In a show of balanced menace that today would seem out of place, the Phillies lineup backed Lee's efforts increasingly through the evening. Everyone in the lineup had a hit, except for Ben Francisco and Pedro Feliz. Ryan Howard had two doubles. Shane Victorino and Raul Ibanez helped. Jimmy Rollins made a sneaky defensive play to double up Hideki Matsui and keep the game as short as possible.
Last night's Jon Lester-Corey Kluber match-up was a title card worthy of a Game One, but Cliff Lee-C.C. Sabathia pitted Cy Youngers and ex-teammates against each other - any true fan will tell you the best baseball games end in ruined friendships. As Lee gleefully tore through the Bombers, Joe Girardi started kicking relievers into the game after the seventh, cycling through five post-Sabathia hurlers who could barely strike anyone out and allowed four additional runs that Chase Utley didn't even have to knock in.

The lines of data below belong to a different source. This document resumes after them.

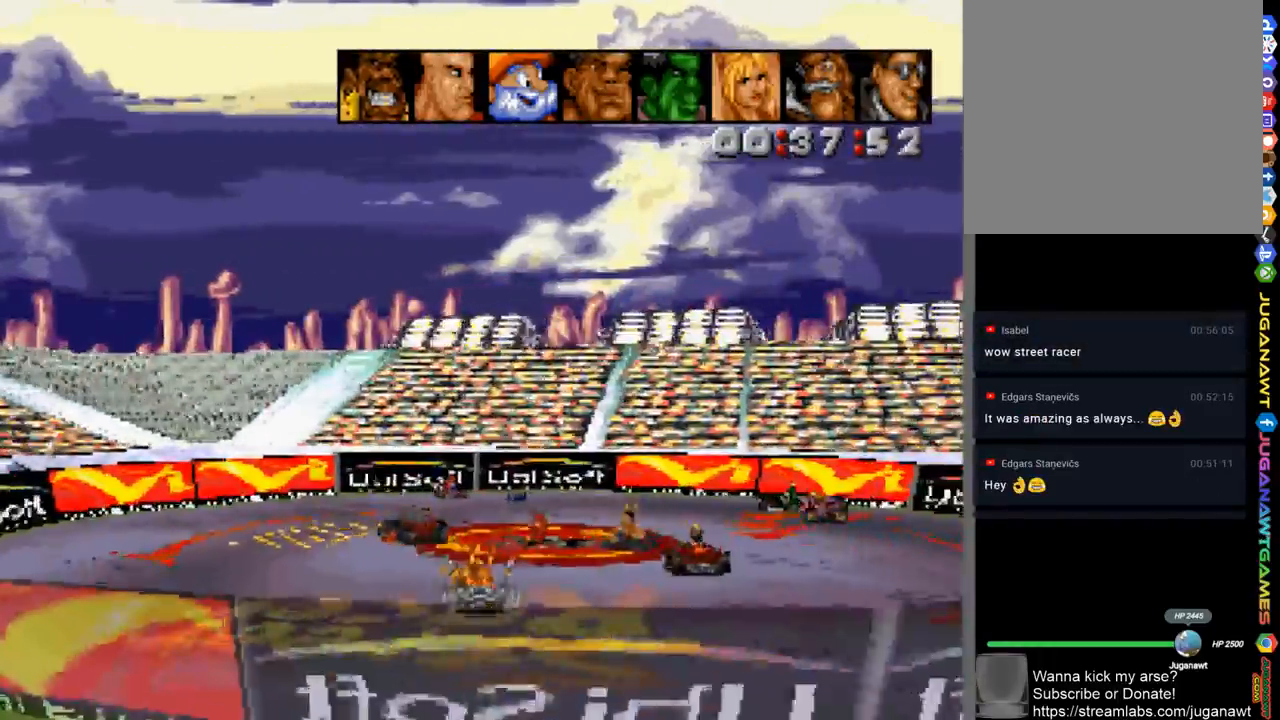
{"buttons": ["A", "DPAD_LEFT"], "left_stick": "center", "right_stick": "center", "events": [[117, "R1", "down"], [183, "R1", "up"], [317, "DPAD_LEFT", "down"]]}
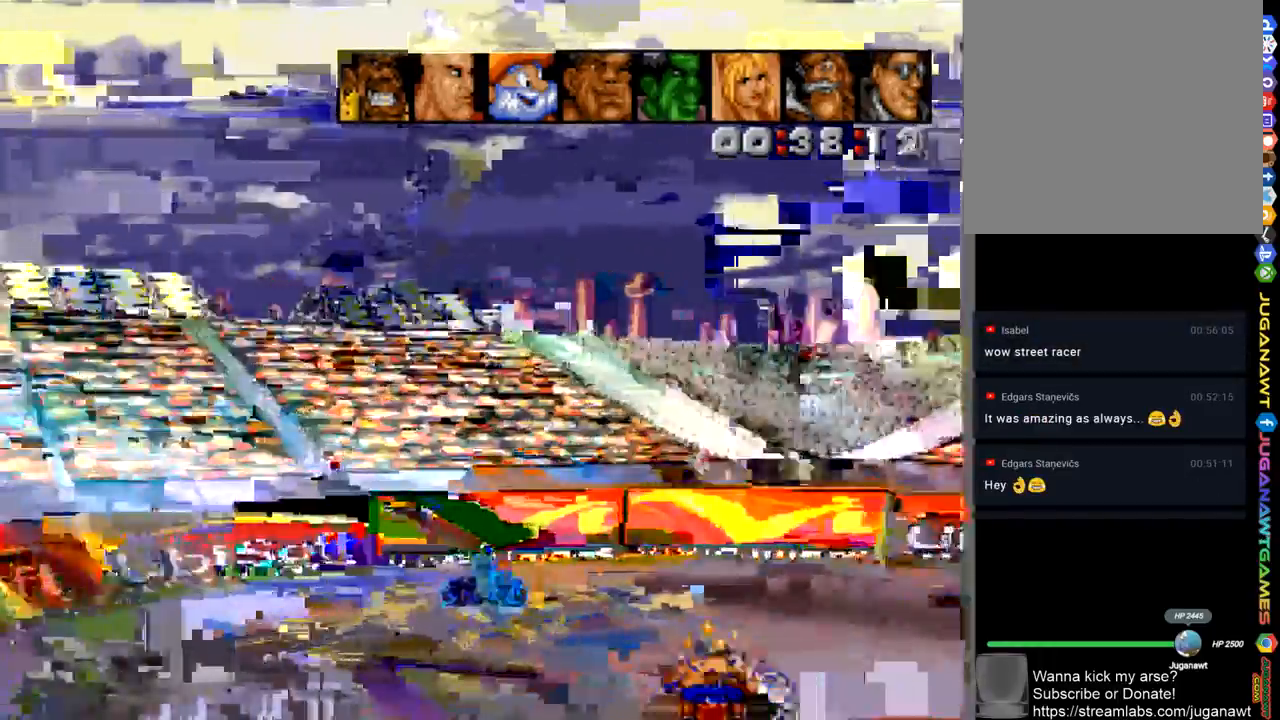
{"buttons": ["A", "R1", "DPAD_RIGHT"], "left_stick": "center", "right_stick": "center", "events": [[117, "DPAD_LEFT", "up"], [150, "R1", "down"], [250, "R1", "up"], [417, "DPAD_RIGHT", "down"], [483, "R1", "down"]]}
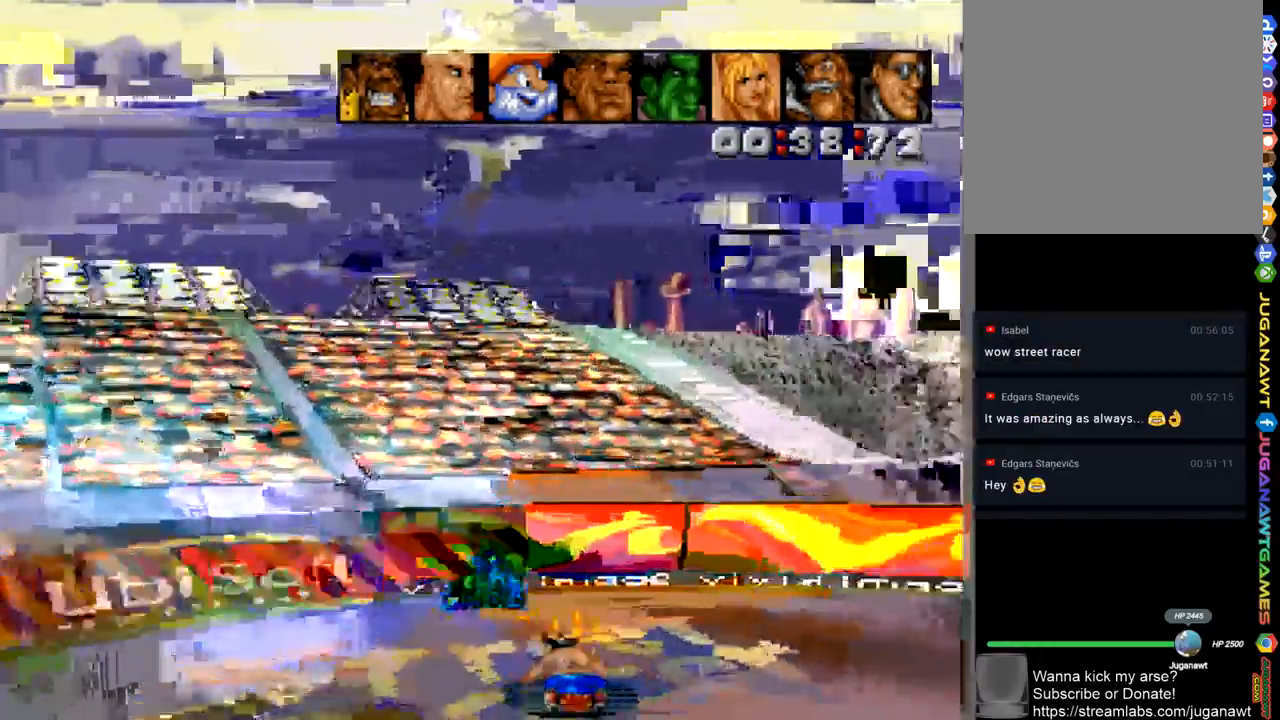
{"buttons": ["A", "R1", "DPAD_RIGHT"], "left_stick": "center", "right_stick": "center", "events": [[50, "R1", "up"], [183, "R1", "down"], [283, "R1", "up"], [417, "R1", "down"]]}
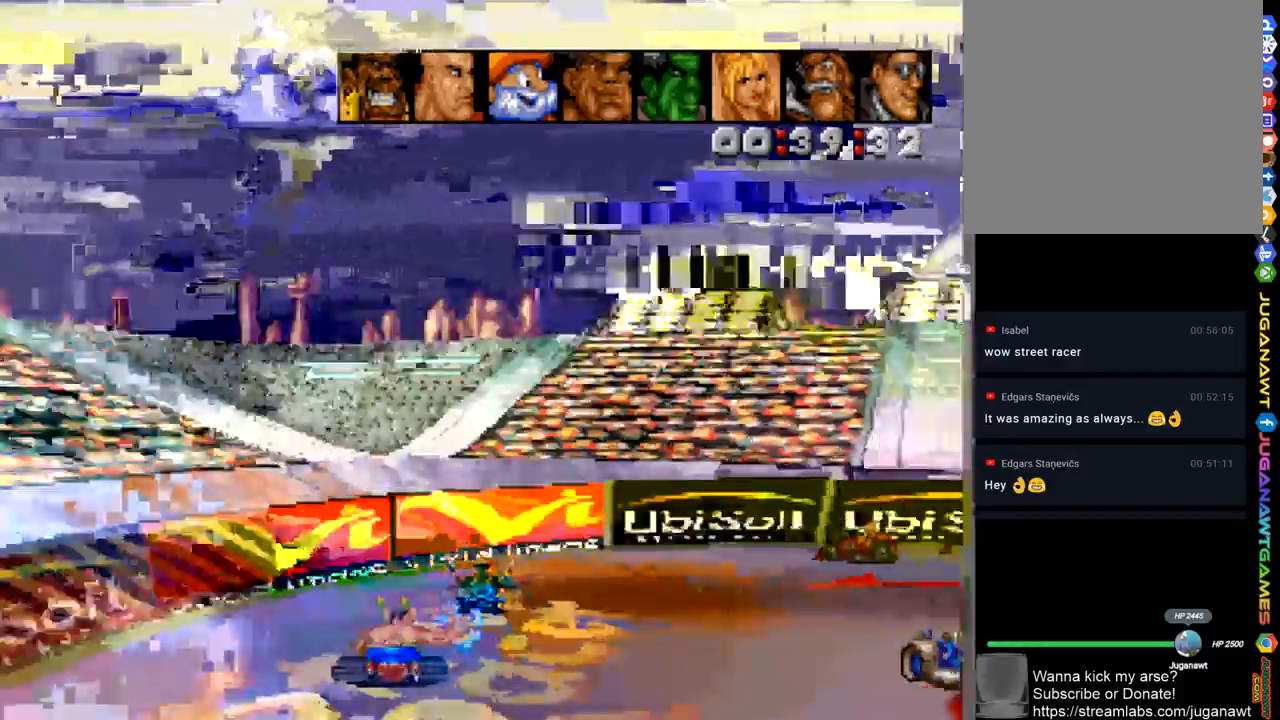
{"buttons": ["A", "DPAD_RIGHT"], "left_stick": "center", "right_stick": "center", "events": [[17, "R1", "up"], [283, "R1", "down"], [317, "R1", "up"]]}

Teixeira tried desperately to do something other than shame himself in the ninth, getting a run across with a ground-out, but the swinging strikeouts of A-Rod and Posada tied up any loose ends. Lee was the first pitcher - ever on this planet - to strike out at least ten hitters, allow zero walks, and surrender no earned runs in a World Series start. Jayson Stark's recap sounded like the opening to a true crime novel.

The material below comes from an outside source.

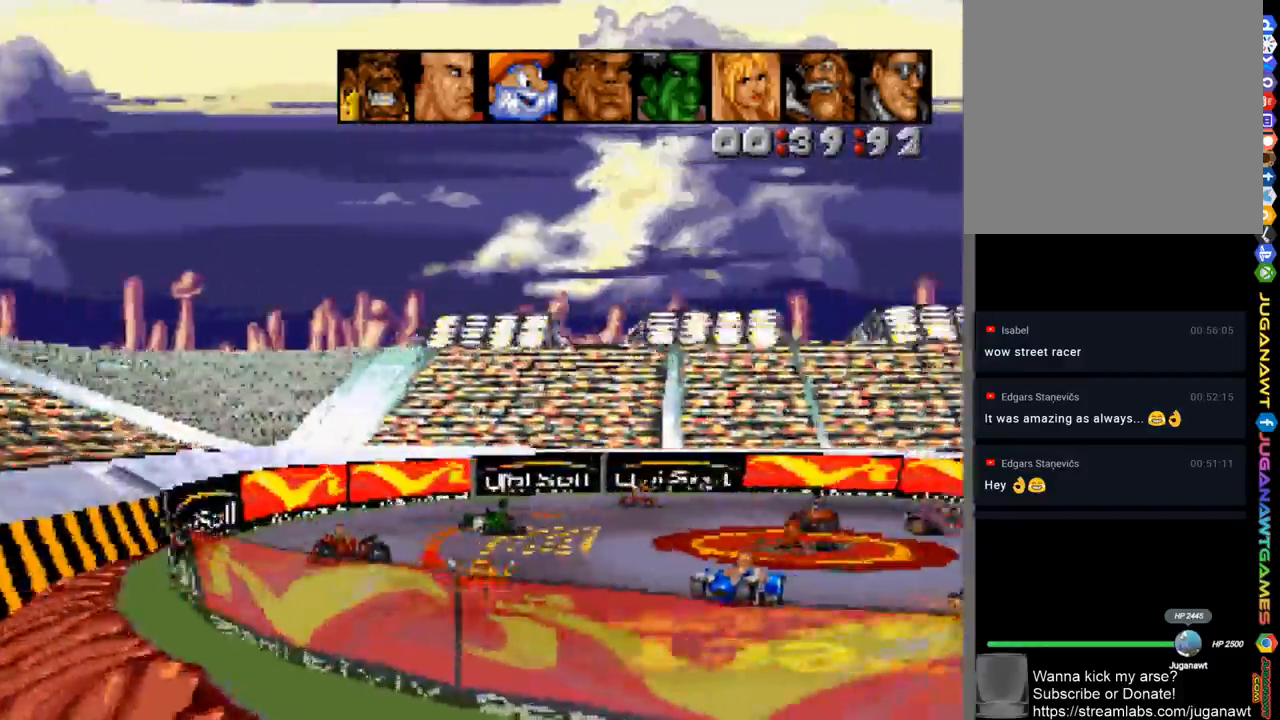
{"buttons": ["A"], "left_stick": "center", "right_stick": "center", "events": [[83, "R1", "down"], [117, "DPAD_RIGHT", "up"], [183, "R1", "up"]]}
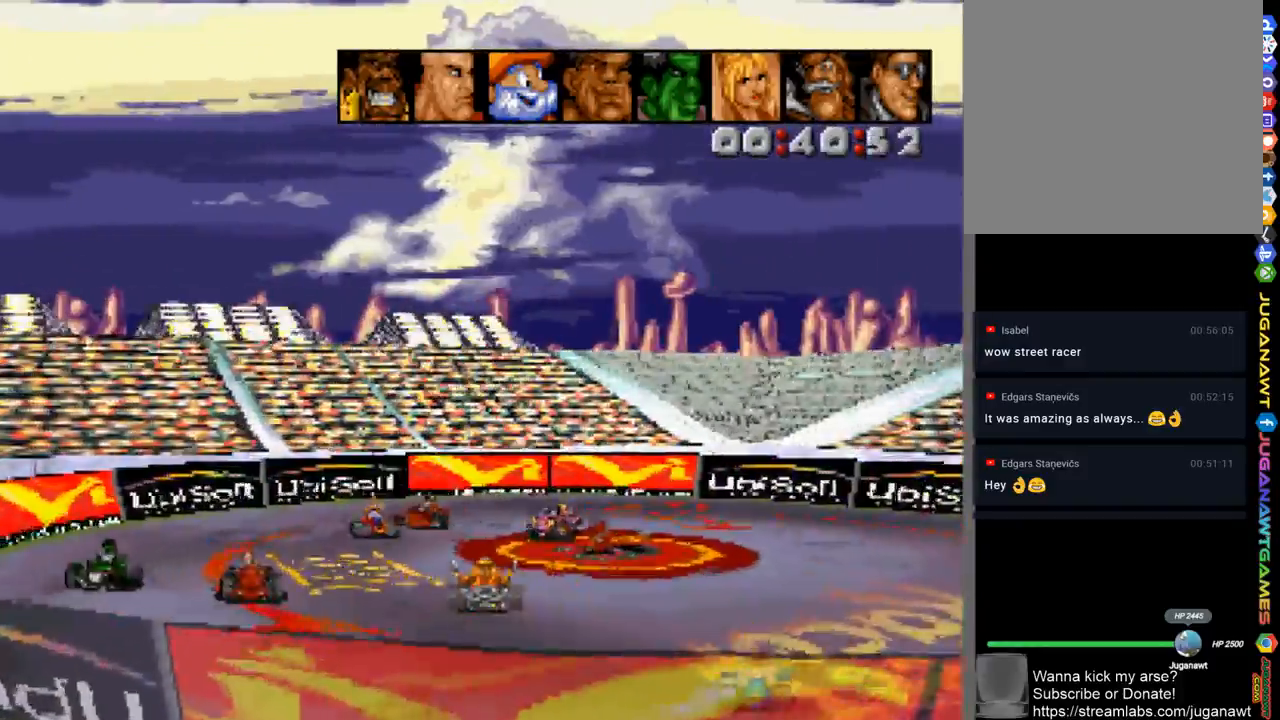
{"buttons": ["A"], "left_stick": "center", "right_stick": "center", "events": [[117, "SELECT", "down"], [283, "SELECT", "up"]]}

What happened at Yankee Stadium on Wednesday night is not supposed to happen. What Cliff Lee did to the Yankees in Game 1 of the 2009 World Series -- nine innings of six-hit, zero-earned-run shutout World Series baseball -- just isn't done. Not to these Yankees. Not in this park.
We woke up the next morning feeling oddly optimistic, and not just because the reality TV show that was the Dodgers' off-season had recently become a little more scandalous following their Broxton-sponsored unraveling in the NLCS. The Phillies had followed the rules to starting a playoff series in another team's park - win at least one. They could lose the next game and still go 2-for-2 in World Series titles with three wins in Philadelphia.

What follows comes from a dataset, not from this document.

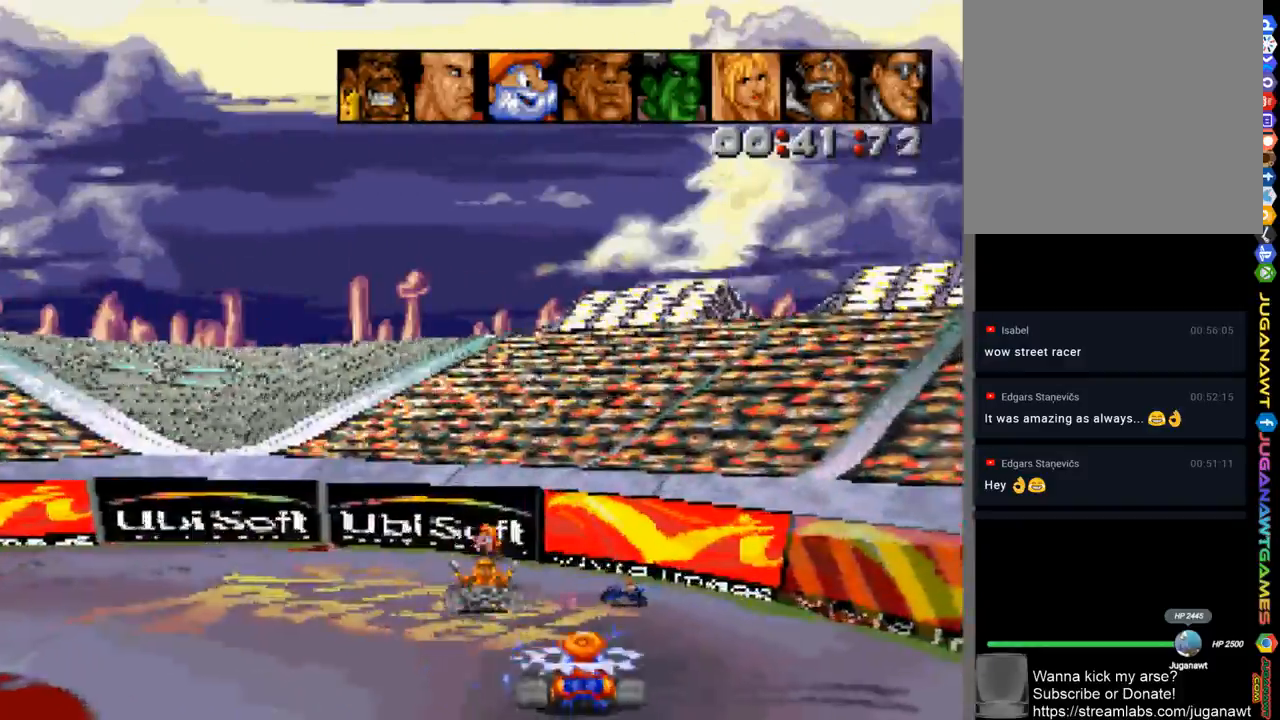
{"buttons": ["A", "R1", "DPAD_LEFT"], "left_stick": "center", "right_stick": "center", "events": [[17, "DPAD_LEFT", "down"], [417, "R1", "down"]]}
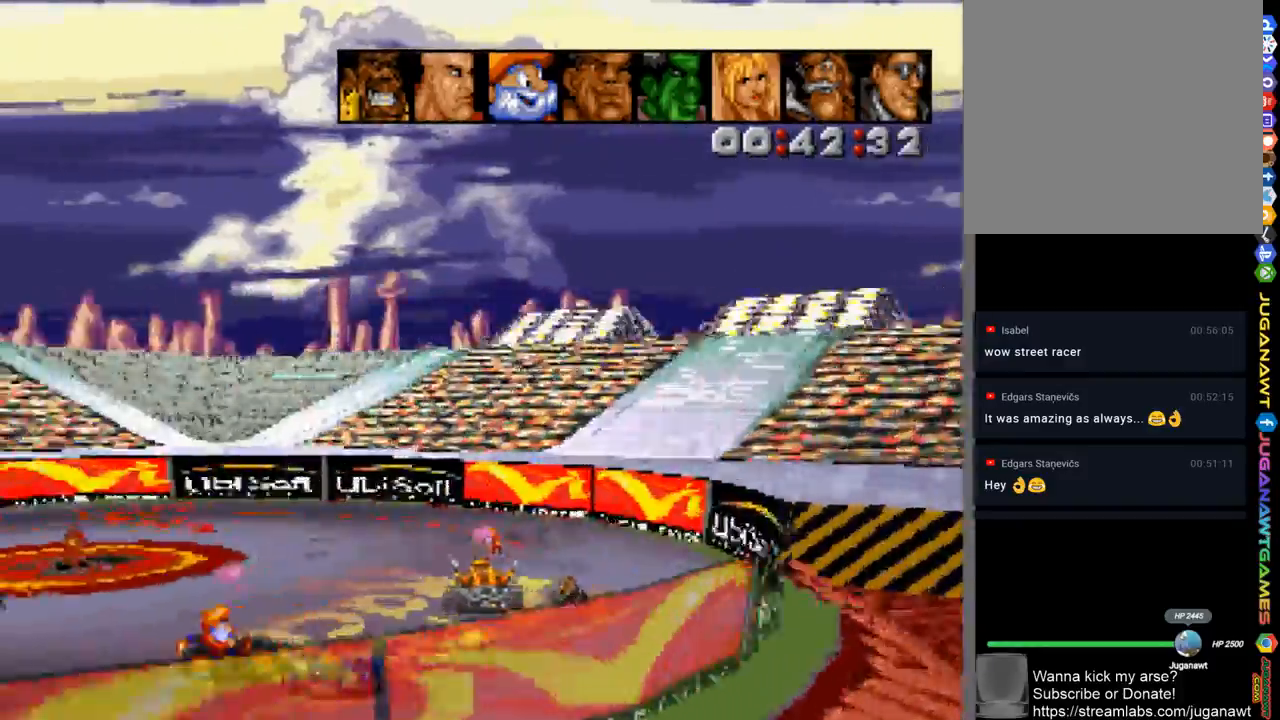
{"buttons": ["A"], "left_stick": "center", "right_stick": "center", "events": [[50, "R1", "up"], [183, "R1", "down"], [283, "R1", "up"], [317, "DPAD_LEFT", "up"]]}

Of course, we all know what happened. The Phillies did indeed go on to their second of five straight World Series titles, and the Yankees, Giants, and Cardinals all got together to cry about how all of their families had left them from sheer embarrassment. It's truly incredible we got to witness such dominance, all ignited by the laid back play of our new ace, Clifff Lee, who the front office knew at that point was going to be around for a long, long time.
No one knows where Cliff Lee is now. Some say he's in an Arkansas diner, shrugging at people. Some say he's a ghost haunting a ramshackle hotel off a midwestern highway. Networks have reached out to him to do some analyst work and, upon dialing his number, heard only an intense, otherworldly shrieking on the other end before their phones exploded. Wherever he is - my bet is 'fighting corrupt hill folk as a smalltown sheriff under an assumed name' - he gave us a night to never forget in New York.
And any baseball fan traumatized by the Yankees of the late nineties and early 2000s will tell you: that's not supposed to happen.